Eğitim, örgütlenme ve yönetim konularında yaklaşımlarımızın, tarzımızın, çabalarımızın ne kadar doğru ve yeterli olup olmadığına eleştirel ve özeleştirel bir gözle bakmaya çalıştık. Bütün bunları Devrimci Halk Savaşı’nın temel dayanağı olan kitle çizgimiz temelinde araştırmaya çalıştık. Adı üzerinde halk savaşı! O halde halkın savaşıdır, halka dayalı bir savaştır, halkın gücüyle gerçekleşen bir savaş. Biz halkın gücünü ne kadar doğru ele aldık, her şeyden önce bu güce ne kadar inandık, bu gücü ne kadar harekete geçirdik; bunun için ne kadar halkı eğitip örgütledik, seferber ettik. Halka ne kadar çizgi esaslarına göre doğru yaklaştık? Bunlar ne kadar Önderlik çizgisiyle, Devrimci Halk Savaşı stratejisiyle uyumlu oldu? Bu konularda ne tür hatalar, yanlışlar, eksiklikler ortaya çıktı? Bırakalım halkın gücünü harekete geçirmek, Özgürlük mücadelesine seferber etmeyi, harekete geçmiş gücü kendi elimizle ne kadar heder ettiğimizi ya da ortada bıraktığımızı, bunun ne kadar sonuçları olduğunu anlamaya çalıştık. Bütün bunlar Devrimci Halk Savaşı stratejisi temelinde birer savaşçı ve militan olarak yapmamız gereken temel görevler karşısındaki durumumuzun ne olduğunu, ne olmadığını, bu görevleri ne kadar anlayıp doğru bir tarzla, üslupla, yeterli bir tempoyla yerinde zamanında ne kadar uygulayıp uygulamadığımızı sorgulamayı ifade etti. Dolayısıyla gerilla güçleri olarak kendi pratiğimizi hiçbir kaygıya, endişeye düşmeden, sağa sola saptırmadan, örtbas etmeden, tam bir açıklık içerisinde ortaya koyup analiz etmeye, doğrularla yanlışları, yeterli olanla olmayanları ayırt etmeye çalıştık. Böylece aslında genelde Özgürlük hareketi olarak, özelde gerilla hareketi olarak pratiğimizin durumunu sorguladık. Eleştirel ve özeleştirel bir bakış açısıyla hareket olarak çizgi esaslarının neresinde olup olmadığımızı, dönemsel görevleri ne kadar başarıp başarmadığımızı açığa çıkartmaya, ortaya koymaya, hareket genelinde bunları anlamaya çalıştık.

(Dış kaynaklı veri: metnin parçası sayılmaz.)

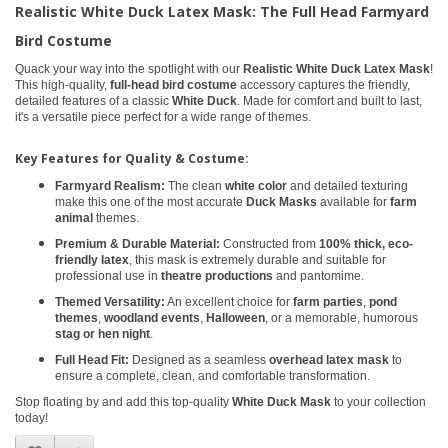
Realistic White Duck Latex Mask: The Full Head Farmyard
Bird Costume
Quack your way into the spotlight with our
Realistic White Duck Latex Mask
!
This high-quality,
full-head bird costume
accessory captures the friendly,
detailed features of a classic
White Duck
. Made for comfort and built to last,
it's a versatile piece perfect for a wide range of themes.
Key Features for Quality & Costume:
Farmyard Realism:
The clean
white color
and detailed texturing
make this one of the most accurate
Duck Masks
available for
farm
animal
themes.
Premium & Durable Material:
Constructed from
100% thick, eco-
friendly latex
, this mask is extremely durable and suitable for
professional use in
theatre productions
and pantomime.
Themed Versatility:
An excellent choice for
farm parties
,
pond
themes
,
woodland events
,
Halloween
, or a memorable, humorous
stag or hen night
.
Full Head Fit:
Designed as a seamless
overhead latex mask
to
ensure a complete, clean, and comfortable transformation.
Stop floating by and add this top-quality
White Duck Mask
to your collection
today!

Temel amacımız kendi gerçeğimizi anlamak
Bütün bunlar neyi ifade ediyordu? Hareket açısından eleştiri özeleştiri yapmayı ifade ediyordu. Önderlik ve şehitler çizgisinde genelde hareketimizin, özelde gerilla güçlerinin pratik görev ve sorumluluklarını ne kadar başarıp başarmadıklarını ortaya çıkartmayı içeriyordu. Dolayısıyla hareketimizin durumunun netleştirilmesini ifade ediyordu. Devrimci halk savaşının özgürlükçü hareket olarak neresindeyiz? Gerilla hareketi olarak ne kadar anladık ve uyguluyoruz? Ne kadar öncülük ediyoruz? Doğru tarz, üslup, yeterli bir tempoya ne kadar ulaşmışız? Böyle bir stratejiyi ne kadar anlamışız ve ne oranda doğru tarz ve yaratıcı taktiklerle hayata geçiriyoruz? Bunları sorguladık. Çünkü hareketi sorgulamadan, hareketin içinde bulunduğu durumu irdelemeden, onun hata ve eksikliklerini ortaya çıkartıp nedenleriyle birlikte sorgulayarak derslerini edinmeden kendimizi değerlendiremezdik, çözümleyemezdik. Böylece ideolojik politik çizgi ve devrimci halk savaşı karşısındaki duruşumuzu, Özgürlük Hareketi ve gerilla olarak ne konumda olduğumuzu bütün kapsamı ve derinliğiyle çözümlemeye, irdelemeye, anlamaya çalıştık.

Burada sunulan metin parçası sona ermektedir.